Ukraińcy na pozycjach ogniowych

Ukraińcy na pozycjach ogniowych

Foto: Sztab Generalny armii Ukrainy

„Do dwóch kilometrów szerokości i do półtora kilometra w głąb” – przedstawia rosyjskie Ministerstwo Obrony rezultaty dość niespodziewanego ataku.

Przedstawiciele ukraińskiej armii od niedzieli informowali, że w pobliżu Kupiańska i Kreminnej (na pograniczu obwodów ługańskiego i charkowskiego, w pobliżu rosyjskiej granicy) Rosjanie skoncentrowali do 100 tys. żołnierzy wspartych 900 czołgami. Informacje wywołały niedowierzanie ze względu na wielkość zebranego zgrupowania.

Rosyjska armia zaczynała w zeszłym roku najazd na Ukrainę mając do dyspozycji na froncie ok. 1,2 tys. czołgów, trudno więc uwierzyć, że po półtora roku strat była w stanie zebrać kilkaset maszyn w jednym miejscu.

Czytaj więcej

Walki na wschodzie: Ukraińcy chwalą się zniszczeniem najnowszego rosyjskiego czołgu

Jednak ukraińscy eksperci wojskowi wskazują, że rejon na zapleczu frontu oraz pobliskie miejscowości w samej Rosji są jednym wielkim obozem szkoleniowym rosyjskiej armii. Na przykład w odległej o 25 km od granicy miejscowości Wałujki (obwód biełgorodzki) wojskowe poligony zostały zbudowane przez najemników Grupy Wagnera jeszcze w 2017-18 roku.

Obecnie nie wiadomo, ile wojsk znajdujących się w pobliżu linii frontu rzeczywiście bierze udział w ataku.

Rosyjski atak na Kupiańsk

Główne, rosyjskie natarcie prowadzone jest na Kupiańsk i w kierunku rzeki Oskoł, którą Ukraińcy przekroczyli jesienią ubiegłego roku, ścigając uciekających Rosjan. Atakowanych jest dziewięć miejscowości leżących na jej wschodnim brzegu i jeszcze dwie na południe od nich, w pobliżu lasów otaczających od zachodu okupowaną Kreminną.

„Ciężko się bronić mając za plecami rzekę. (…) To jakby siedzieć w pułapce” – pisze jeden z zachodnich analityków.

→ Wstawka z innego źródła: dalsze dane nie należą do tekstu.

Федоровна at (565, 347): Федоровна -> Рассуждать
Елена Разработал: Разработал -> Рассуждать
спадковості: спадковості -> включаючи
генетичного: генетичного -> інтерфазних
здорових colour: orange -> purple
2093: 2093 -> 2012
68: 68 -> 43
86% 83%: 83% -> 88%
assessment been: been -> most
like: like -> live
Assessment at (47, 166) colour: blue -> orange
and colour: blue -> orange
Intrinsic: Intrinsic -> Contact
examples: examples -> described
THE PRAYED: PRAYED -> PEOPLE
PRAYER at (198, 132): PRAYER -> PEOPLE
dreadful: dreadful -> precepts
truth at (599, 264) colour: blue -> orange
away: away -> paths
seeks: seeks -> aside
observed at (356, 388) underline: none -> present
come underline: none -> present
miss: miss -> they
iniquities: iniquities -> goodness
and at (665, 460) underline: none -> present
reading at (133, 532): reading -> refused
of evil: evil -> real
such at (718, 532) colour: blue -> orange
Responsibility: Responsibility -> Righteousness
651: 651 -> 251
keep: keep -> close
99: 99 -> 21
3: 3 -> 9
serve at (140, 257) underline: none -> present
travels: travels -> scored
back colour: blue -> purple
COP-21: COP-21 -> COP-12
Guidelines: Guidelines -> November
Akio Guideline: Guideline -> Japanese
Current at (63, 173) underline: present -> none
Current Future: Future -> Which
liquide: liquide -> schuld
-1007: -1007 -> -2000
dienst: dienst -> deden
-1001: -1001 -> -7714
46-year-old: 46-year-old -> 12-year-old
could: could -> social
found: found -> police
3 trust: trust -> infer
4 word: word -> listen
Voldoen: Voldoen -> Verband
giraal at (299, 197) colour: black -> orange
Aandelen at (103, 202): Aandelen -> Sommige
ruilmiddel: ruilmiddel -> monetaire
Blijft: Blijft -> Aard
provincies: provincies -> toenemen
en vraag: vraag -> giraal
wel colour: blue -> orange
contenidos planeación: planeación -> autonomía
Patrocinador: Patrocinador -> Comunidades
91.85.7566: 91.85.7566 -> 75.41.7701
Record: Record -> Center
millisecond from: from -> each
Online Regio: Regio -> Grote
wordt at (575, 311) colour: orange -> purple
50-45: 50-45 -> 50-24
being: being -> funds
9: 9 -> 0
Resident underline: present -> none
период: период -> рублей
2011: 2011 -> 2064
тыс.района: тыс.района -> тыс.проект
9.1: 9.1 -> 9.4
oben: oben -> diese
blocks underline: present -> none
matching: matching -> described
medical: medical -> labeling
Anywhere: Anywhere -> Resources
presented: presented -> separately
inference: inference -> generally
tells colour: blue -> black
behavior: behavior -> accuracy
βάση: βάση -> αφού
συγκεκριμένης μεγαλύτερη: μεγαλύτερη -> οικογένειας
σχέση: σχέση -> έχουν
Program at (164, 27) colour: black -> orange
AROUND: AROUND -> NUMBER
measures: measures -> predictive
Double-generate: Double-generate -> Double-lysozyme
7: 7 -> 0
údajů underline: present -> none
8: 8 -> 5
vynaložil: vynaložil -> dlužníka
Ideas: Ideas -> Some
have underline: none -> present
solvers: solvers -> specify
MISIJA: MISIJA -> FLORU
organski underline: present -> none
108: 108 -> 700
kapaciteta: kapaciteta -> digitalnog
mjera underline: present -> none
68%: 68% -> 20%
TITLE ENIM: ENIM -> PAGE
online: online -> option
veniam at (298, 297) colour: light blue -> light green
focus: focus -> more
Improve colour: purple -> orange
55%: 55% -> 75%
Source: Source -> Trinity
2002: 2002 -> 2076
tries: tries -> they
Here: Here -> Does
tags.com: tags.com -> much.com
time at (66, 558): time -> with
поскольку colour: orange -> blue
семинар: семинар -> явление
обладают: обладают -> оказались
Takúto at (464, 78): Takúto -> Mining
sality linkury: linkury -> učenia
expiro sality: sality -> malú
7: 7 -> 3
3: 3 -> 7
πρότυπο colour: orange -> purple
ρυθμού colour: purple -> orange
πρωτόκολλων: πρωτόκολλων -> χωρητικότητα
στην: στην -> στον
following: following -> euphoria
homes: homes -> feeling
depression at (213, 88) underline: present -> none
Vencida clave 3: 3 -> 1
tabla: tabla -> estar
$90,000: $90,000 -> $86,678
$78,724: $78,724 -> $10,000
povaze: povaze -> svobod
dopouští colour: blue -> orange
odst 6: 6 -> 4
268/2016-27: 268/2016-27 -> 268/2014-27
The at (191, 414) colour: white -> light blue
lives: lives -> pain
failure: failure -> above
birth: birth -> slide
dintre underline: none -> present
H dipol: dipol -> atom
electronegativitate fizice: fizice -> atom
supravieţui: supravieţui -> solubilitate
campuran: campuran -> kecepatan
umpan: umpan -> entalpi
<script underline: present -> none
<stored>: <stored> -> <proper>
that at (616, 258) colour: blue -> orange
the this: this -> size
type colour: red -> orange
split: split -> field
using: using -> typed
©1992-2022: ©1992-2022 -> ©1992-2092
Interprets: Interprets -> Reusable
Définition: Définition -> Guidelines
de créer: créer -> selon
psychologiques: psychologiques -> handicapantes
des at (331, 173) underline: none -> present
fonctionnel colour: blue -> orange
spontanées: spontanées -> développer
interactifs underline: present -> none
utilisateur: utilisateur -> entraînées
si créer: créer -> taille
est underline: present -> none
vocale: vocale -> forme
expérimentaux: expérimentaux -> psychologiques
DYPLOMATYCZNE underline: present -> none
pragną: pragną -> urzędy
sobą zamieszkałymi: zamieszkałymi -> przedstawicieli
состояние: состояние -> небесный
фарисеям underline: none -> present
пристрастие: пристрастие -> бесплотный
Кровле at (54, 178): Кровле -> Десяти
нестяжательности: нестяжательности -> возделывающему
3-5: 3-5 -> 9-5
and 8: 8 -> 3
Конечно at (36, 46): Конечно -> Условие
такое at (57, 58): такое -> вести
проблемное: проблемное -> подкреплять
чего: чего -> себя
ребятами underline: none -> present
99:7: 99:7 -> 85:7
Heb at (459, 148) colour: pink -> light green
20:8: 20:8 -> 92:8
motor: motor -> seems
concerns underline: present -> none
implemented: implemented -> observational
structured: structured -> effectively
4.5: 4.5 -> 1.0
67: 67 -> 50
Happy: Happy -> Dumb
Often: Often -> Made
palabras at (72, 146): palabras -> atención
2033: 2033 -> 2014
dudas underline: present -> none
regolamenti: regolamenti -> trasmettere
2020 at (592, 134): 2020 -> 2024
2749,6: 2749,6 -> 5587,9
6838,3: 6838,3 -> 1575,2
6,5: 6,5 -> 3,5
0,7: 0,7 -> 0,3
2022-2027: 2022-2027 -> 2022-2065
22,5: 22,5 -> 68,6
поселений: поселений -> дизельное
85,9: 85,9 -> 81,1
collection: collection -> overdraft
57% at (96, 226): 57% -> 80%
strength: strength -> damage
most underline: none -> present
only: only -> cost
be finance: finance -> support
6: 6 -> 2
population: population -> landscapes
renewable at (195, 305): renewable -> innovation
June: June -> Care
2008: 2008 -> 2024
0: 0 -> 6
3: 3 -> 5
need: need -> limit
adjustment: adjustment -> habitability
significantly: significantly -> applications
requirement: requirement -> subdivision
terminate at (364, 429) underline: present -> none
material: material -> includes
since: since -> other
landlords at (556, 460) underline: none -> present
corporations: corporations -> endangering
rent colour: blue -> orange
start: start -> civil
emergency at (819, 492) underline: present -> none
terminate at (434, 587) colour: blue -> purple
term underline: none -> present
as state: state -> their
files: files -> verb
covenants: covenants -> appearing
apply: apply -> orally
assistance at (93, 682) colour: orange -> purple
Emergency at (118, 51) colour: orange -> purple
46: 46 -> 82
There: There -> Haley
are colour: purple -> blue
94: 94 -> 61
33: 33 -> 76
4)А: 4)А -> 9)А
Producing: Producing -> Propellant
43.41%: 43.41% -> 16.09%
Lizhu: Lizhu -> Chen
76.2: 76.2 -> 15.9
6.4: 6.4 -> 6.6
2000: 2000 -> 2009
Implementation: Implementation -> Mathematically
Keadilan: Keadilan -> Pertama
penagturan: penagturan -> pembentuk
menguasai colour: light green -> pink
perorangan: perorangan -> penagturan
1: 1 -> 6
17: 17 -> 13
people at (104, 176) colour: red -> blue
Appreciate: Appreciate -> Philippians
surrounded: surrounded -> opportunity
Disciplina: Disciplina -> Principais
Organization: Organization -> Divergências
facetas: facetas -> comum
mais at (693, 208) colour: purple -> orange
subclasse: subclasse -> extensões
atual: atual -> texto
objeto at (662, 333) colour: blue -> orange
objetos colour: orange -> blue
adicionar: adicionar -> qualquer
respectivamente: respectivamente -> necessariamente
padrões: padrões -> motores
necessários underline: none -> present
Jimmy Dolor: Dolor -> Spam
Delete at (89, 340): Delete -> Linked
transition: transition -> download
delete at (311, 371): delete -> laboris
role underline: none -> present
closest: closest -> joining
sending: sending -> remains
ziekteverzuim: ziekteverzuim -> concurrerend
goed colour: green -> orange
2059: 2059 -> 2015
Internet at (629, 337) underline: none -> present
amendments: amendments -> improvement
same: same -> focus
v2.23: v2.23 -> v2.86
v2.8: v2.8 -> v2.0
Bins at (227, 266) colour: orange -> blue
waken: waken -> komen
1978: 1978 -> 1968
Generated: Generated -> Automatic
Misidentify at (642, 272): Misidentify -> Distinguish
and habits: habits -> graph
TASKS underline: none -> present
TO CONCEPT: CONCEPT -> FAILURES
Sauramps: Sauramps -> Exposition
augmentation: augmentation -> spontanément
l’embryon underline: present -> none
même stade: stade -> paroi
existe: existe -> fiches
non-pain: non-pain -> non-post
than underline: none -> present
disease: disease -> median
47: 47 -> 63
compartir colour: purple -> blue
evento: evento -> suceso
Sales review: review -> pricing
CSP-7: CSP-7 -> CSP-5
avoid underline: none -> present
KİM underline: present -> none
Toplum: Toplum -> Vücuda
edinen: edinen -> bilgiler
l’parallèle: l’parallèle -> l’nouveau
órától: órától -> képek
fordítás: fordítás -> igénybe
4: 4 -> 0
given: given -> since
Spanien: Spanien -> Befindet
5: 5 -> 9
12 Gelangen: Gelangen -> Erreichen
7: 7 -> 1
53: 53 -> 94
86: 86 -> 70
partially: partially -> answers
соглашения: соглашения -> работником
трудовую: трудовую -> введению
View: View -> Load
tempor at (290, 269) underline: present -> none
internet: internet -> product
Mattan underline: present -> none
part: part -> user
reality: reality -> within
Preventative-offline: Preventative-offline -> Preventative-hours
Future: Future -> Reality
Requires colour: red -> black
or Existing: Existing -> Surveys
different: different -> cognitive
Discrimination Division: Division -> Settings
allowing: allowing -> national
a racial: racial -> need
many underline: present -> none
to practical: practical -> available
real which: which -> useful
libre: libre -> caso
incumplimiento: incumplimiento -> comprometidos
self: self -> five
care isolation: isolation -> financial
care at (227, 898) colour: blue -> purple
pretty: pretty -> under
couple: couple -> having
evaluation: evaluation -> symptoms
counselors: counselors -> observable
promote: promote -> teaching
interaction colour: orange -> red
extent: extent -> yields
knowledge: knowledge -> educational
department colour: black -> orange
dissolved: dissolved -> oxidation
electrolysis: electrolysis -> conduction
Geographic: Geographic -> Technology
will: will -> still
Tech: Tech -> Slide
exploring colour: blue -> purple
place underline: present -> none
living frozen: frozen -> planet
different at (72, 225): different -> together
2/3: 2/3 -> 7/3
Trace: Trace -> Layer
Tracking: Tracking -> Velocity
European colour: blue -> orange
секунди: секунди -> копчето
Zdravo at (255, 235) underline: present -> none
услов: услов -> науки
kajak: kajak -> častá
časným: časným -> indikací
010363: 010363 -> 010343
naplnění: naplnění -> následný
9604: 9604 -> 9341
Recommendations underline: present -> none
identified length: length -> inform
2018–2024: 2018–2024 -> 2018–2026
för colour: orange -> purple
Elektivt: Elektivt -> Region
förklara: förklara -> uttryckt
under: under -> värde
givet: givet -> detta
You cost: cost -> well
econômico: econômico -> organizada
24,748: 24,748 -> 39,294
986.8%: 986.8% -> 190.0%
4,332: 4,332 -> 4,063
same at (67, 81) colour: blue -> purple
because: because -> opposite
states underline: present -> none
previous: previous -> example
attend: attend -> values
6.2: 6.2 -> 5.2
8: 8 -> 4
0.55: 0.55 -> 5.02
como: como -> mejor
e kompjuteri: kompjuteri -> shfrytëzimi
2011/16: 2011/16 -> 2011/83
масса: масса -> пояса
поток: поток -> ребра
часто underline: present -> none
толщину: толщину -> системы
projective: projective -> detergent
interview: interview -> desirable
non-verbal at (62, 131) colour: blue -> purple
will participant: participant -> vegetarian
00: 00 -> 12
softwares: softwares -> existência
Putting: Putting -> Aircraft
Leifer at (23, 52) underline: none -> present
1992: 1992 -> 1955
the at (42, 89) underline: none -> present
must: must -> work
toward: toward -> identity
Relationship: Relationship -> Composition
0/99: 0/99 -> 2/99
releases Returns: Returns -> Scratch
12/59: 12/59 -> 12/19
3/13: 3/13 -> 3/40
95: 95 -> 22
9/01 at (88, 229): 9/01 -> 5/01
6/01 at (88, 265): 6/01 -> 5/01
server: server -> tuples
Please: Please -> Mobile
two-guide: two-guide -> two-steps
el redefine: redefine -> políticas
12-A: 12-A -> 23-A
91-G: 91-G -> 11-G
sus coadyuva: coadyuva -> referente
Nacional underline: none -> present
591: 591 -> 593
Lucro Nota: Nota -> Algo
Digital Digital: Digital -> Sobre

Jednak do tej pory Rosjanom udało się zająć tylko część „ziemi niczyjej” – strefy między pozycjami obu stron, niekontrolowanej dotychczas przez nikogo.

- Jeśli oni naprawdę zebrali tam tyle wojska, to będzie świetna okazja do wypróbowania amerykańskiej amunicji kasetowej – stwierdził z kolei jeden z Ukraińców. Tego rodzaju pociski rozrzucają ładunki na dużej powierzchni i są bardzo groźne dla dużych zgrupowań wojsk znajdujących się na niewielkiej przestrzeni. Amerykańska amunicja będzie musiała zastąpić lotnictwo, które ukraińska armia ma zbyt słabe, by używać w różnych miejscach frontu naraz.

Chaos wśród rosyjskich spadochroniarzy

Spośród sześciu rosyjskich brygad i dywizji atakujących w rejonie Kupiańska (Ukraińcy twierdzą, że zebrano tu bardzo dobre jednostki) połowa to oddziały spadochroniarzy. Tymczasem ten rodzaj rosyjskich wojsk pogrąża się stopniowo w coraz większym chaosie, co może odbić się na przebiegu operacji nad Oskołem.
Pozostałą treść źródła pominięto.